In the middle of this insane and dying world is Max, played by an amazingly young Mel Gibson, on whom the movie ultimately rests. If we buy him we buy the movie. I'm sorry if you could keep a straight face during the, "Arnold naked in the shower with some stranger's child so he can pretend to be a good dad", in Collateral Damage, you're a better man than I. When family ties are used cheaply to instantly change a character from psychopathic to nice guy with a kid, it can turn out horrid. Here though, it works quite nicely, Max is thoroughly human with his family. He and his wife aren't cloying, but they have real chemistry, they're comfortable with each other, and have their own private jokes and affections. Max is also comfortable with the kid, despite giving him the name Sprong, he's an attentive and loving father. You get the sense that in another world, Max wouldn't have been out of place in the suburbs.

But this is not another world. So when Max gets behind his Interceptor (Aka the coolest car in a movie ever) he becomes the baddest mofo in the world. This is no point of contention, It is simple fact. Indiana Jones would cower in fear, Shaft would duck and cover, The Man With No Name would suddenly turn into Don Knotts. Once Mad Max and his interceptor roar onto the scene you know two things: People are going to die and they are going to die messily. The fact that Mel Gibson sells both absolutely is something that should not be underestimated.

Everyone else does a good job too. The main Baddy, a biker called Toecutter, is an mad and intimidating villain, truly bizarre (though not on the level of the gloriously strange Lord Hummungus from The Road Warrior). Max's boss the oddly named Fifi, paints an intimidating and oddly sad portrait of a man who lived in our world and simply can not deal with this new one.
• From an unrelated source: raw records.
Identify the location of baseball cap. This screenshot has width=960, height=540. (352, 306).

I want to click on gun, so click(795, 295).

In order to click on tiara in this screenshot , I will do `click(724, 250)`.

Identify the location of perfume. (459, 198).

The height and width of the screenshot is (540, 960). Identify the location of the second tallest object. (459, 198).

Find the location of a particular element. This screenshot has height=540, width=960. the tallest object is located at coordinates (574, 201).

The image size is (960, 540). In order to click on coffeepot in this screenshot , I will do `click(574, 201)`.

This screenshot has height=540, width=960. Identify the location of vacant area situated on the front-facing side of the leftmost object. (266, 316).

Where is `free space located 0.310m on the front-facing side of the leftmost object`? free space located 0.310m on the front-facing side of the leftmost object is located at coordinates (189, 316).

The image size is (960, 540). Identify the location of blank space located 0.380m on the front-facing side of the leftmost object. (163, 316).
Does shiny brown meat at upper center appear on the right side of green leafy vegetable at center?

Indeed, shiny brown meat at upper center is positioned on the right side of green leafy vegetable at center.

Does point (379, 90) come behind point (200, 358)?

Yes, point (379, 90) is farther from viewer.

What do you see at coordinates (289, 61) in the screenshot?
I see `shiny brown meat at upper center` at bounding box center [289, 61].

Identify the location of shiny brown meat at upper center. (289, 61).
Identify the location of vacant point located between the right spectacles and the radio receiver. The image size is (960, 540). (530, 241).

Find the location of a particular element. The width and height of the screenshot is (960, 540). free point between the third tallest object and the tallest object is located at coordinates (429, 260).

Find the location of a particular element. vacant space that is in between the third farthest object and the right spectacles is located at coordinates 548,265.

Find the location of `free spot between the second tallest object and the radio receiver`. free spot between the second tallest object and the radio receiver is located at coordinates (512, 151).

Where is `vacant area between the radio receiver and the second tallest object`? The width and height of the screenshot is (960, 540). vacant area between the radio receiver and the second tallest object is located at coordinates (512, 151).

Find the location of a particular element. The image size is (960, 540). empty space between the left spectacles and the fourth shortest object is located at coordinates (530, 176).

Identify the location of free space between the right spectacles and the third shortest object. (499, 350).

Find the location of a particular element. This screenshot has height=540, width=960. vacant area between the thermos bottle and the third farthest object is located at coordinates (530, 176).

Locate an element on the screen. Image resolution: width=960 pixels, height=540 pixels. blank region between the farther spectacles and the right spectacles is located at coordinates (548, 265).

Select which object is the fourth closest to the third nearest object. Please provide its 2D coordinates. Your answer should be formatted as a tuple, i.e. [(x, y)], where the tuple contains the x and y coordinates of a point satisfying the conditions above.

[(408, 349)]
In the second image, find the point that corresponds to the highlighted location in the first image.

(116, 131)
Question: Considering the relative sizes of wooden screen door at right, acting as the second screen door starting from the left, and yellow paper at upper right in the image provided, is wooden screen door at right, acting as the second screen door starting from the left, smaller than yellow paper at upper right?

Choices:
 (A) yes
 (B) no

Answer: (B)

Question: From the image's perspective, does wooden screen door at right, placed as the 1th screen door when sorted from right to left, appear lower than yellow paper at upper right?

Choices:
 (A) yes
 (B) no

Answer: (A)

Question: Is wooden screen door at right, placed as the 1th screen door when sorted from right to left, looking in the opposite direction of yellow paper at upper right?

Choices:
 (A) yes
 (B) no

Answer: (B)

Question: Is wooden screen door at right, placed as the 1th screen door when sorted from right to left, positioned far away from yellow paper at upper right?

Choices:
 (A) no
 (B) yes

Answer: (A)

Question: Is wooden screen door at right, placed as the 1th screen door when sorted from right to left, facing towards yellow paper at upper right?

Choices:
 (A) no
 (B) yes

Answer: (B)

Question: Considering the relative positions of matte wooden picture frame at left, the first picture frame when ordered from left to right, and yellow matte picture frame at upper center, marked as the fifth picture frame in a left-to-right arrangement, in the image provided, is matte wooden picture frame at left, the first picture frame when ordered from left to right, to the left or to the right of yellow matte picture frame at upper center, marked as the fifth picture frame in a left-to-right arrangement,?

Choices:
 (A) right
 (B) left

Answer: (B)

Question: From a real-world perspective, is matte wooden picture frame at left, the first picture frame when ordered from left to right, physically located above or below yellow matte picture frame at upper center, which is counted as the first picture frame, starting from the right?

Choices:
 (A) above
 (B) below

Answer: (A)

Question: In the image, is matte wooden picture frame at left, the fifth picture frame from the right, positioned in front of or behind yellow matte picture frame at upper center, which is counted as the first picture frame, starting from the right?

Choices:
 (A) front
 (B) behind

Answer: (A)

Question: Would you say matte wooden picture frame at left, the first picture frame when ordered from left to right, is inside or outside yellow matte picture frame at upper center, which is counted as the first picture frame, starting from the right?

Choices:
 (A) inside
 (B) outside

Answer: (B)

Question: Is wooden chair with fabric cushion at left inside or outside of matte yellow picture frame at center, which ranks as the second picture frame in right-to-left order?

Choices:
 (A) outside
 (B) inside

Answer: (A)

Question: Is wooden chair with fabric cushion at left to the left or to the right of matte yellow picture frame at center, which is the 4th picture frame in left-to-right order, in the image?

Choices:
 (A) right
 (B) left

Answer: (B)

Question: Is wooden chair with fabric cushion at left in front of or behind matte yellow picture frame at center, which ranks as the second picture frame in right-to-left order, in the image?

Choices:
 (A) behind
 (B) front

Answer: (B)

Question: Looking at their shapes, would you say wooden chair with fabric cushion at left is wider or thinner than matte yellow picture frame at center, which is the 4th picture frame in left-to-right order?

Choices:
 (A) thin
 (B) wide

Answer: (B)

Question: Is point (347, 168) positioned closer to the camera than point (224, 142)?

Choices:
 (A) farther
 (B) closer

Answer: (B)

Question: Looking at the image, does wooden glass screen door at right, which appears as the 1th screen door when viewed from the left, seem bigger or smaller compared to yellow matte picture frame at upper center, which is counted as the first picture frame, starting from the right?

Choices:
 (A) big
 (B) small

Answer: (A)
But aside from that great character work, a uniquely creative future world, and the greatest action this side of Raiders, what makes Mad Max special? Moral heft. I know that moral heft is an odd phrase to use when describing a film that takes great joy from graphic violence. So to explain why the spoiler warnings are now in full effect.

OK so you've gone and seen it. Mad Max asks the question: Can vigilantism be right? This on its own is alien since Hollywood usually considers it a virtue, no questions asked (Dirty Harry, Collateral Damage, Deathwish). Max is set up as a good guy. He's a cop and his methods are extreme, but he's considerably better then the others. What's more is he feels guilt about what he does, even though he does it to the lowest scum there is. He confides to his boss how frightened he's becoming, how he's scared he's enjoying the violence, and the only thing separating him from the "Terminal Crazies" is his badge. By the halfway point he's decided he doesn't want violence in his life anymore, and plans to quit the force. When the bikers attack, the movie doesn't shy away from what he lost. His wife is a fleshed out character and they love each other. However, it also doesn't shy away from what he lost when he gained his revenge either. By the end of the movie he's a soulless dead husk, a grieving monster who has no one left to take out his rage on. The scene that is often remembered and featured most prominently in the trailers, is a scene between Max and Fifi. Max is planning to leave the force and Fifi tries to convince him to stay saying "The world doesn't believe in heroes anymore? We're gonna give em back their heroes." However, by the end of the film the irony is plain to see, there is nothing heroic about Max's actions. They're cold, sadistic, acts of deserved vengeance. When he gets revenge on the final member of the gang, there is no orchestra swell in the background, only a broken man who has no place to go.